SUPPLIED TEXT:
---
Problem Statement

Given two sorted arrays arr1 and arr2 of size m and n respectively, return the median of the two sorted arrays.

The median is defined as the middle value of a sorted list of numbers. In case the length of the list is even, the median is the average of the two middle elements.

Examples

Example 1:

Input: arr1 = [2, 4, 6], arr2 = [1, 3, 5]
Output: 3.5

Explanation: The array after merging arr1 and arr2 will be [ 1, 2, 3, 4, 5, 6 ]. As the length of the merged list is even, the median is the average of the two middle elements. Here two medians are 3 and 4. So the median will be the average of 3 and 4, which is 3.5.
Example 2:

Input: arr1 = [2, 4, 6], arr2 = [1, 3]
Output: 3

Explanation: The array after merging arr1 and arr2 will be [ 1, 2, 3, 4, 6 ]. The median is simply 3.

Different Approaches

1️⃣ Brute Force Approach

Intuition:

The extremely naive approach is to merge the two sorted arrays and then find the median of the final merged array. Given that the arrays are already sorted, the merge approach of the merge sort algorithm can be used. This approach iterates through both arrays, picking the smallest elements first and then the larger ones, resulting in a final sorted array.

Approach:

  1. If the length of the merged array is even: The median is the average of the two middle elements. The index = (sizeOfMergedArray) / 2, median will be the sum of element at 'index' and the element at 'index-1' divided by 2.
---
EXTRACTED DATA:
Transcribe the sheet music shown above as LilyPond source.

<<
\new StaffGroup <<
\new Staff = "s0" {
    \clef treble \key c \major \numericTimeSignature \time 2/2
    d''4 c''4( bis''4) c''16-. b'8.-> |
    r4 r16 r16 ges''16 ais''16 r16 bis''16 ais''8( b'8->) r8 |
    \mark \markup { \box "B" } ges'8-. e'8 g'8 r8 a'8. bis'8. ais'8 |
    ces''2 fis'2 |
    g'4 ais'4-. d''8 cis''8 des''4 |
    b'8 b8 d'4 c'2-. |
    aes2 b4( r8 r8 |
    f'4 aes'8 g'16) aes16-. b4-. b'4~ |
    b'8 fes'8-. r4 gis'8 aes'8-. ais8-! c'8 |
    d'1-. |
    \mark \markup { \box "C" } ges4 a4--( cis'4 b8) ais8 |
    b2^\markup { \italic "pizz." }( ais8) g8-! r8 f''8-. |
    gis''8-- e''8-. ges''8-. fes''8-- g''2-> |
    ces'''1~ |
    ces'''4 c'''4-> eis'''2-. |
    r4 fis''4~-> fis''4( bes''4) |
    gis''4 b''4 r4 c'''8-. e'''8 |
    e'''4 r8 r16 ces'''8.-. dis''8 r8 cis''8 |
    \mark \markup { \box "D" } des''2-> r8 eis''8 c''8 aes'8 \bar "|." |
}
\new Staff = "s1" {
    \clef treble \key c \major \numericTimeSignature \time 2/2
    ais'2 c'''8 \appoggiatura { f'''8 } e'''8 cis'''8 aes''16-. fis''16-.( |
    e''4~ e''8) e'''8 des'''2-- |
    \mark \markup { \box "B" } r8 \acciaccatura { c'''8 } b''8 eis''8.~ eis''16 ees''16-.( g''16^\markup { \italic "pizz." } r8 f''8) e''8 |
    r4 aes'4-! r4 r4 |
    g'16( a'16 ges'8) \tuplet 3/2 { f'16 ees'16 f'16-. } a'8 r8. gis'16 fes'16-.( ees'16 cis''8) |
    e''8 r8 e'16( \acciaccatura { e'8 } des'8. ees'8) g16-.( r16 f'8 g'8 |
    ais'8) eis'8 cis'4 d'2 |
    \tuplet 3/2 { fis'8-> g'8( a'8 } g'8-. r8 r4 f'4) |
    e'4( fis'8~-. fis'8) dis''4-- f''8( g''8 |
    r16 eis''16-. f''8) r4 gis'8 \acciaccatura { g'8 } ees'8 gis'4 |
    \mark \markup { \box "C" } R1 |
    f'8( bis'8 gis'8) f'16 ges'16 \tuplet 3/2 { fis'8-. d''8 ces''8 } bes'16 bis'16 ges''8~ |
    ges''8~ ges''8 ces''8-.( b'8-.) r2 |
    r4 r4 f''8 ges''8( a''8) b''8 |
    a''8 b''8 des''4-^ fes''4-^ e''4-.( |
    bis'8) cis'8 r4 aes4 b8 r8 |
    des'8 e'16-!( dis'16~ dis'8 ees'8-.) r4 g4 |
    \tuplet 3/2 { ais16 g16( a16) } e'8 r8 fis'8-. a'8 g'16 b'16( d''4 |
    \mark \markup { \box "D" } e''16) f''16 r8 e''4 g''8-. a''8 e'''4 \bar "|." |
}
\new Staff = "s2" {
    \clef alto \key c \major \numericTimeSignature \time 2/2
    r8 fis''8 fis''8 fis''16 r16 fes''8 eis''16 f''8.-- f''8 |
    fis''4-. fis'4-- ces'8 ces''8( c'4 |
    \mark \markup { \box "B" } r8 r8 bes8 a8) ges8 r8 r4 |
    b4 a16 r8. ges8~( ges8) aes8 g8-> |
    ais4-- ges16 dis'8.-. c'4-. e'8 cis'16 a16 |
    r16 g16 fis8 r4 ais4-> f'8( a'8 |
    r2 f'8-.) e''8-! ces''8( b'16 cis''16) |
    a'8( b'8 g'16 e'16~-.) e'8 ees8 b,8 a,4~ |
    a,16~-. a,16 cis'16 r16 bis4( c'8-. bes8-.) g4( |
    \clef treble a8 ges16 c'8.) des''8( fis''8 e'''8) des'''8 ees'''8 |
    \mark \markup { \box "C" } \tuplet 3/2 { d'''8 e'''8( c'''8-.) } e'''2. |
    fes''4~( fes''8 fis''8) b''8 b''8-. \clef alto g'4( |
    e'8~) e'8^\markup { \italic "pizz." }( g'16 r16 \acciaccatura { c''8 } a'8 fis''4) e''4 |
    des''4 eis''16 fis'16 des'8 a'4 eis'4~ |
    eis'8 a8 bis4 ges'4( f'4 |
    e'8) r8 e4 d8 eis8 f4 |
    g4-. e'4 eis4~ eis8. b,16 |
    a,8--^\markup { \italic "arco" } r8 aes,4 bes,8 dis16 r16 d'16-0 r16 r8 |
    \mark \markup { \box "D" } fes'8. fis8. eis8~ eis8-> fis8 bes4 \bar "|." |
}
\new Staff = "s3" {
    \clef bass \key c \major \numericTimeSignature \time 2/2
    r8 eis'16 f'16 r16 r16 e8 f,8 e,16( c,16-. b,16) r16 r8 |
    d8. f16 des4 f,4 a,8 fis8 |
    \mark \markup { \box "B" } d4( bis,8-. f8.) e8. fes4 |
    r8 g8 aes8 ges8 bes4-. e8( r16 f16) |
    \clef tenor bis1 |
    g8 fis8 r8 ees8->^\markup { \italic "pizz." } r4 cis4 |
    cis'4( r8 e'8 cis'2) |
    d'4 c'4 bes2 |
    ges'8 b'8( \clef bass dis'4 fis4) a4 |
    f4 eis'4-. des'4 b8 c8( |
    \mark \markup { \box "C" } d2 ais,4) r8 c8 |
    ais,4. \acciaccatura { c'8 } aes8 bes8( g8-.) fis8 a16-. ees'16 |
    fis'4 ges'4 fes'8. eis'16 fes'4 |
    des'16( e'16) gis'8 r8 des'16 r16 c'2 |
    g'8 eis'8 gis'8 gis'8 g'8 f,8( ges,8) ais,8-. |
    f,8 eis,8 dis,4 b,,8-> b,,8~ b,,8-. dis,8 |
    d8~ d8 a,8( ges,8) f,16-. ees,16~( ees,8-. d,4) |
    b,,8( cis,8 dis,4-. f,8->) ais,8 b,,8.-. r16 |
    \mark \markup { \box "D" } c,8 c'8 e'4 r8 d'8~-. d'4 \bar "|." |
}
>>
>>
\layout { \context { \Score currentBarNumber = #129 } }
---
Rewrite the median problem text between "Input: arr1 = [2, 4, 6], arr2 = [1, 3, 5]" and "is simply 3.", inclusive, changing "merging" to "combining".

SOLUTION:
Input: arr1 = [2, 4, 6], arr2 = [1, 3, 5]
Output: 3.5

Explanation: The array after combining arr1 and arr2 will be [ 1, 2, 3, 4, 5, 6 ]. As the length of the merged list is even, the median is the average of the two middle elements. Here two medians are 3 and 4. So the median will be the average of 3 and 4, which is 3.5.
Example 2:

Input: arr1 = [2, 4, 6], arr2 = [1, 3]
Output: 3

Explanation: The array after combining arr1 and arr2 will be [ 1, 2, 3, 4, 6 ]. The median is simply 3.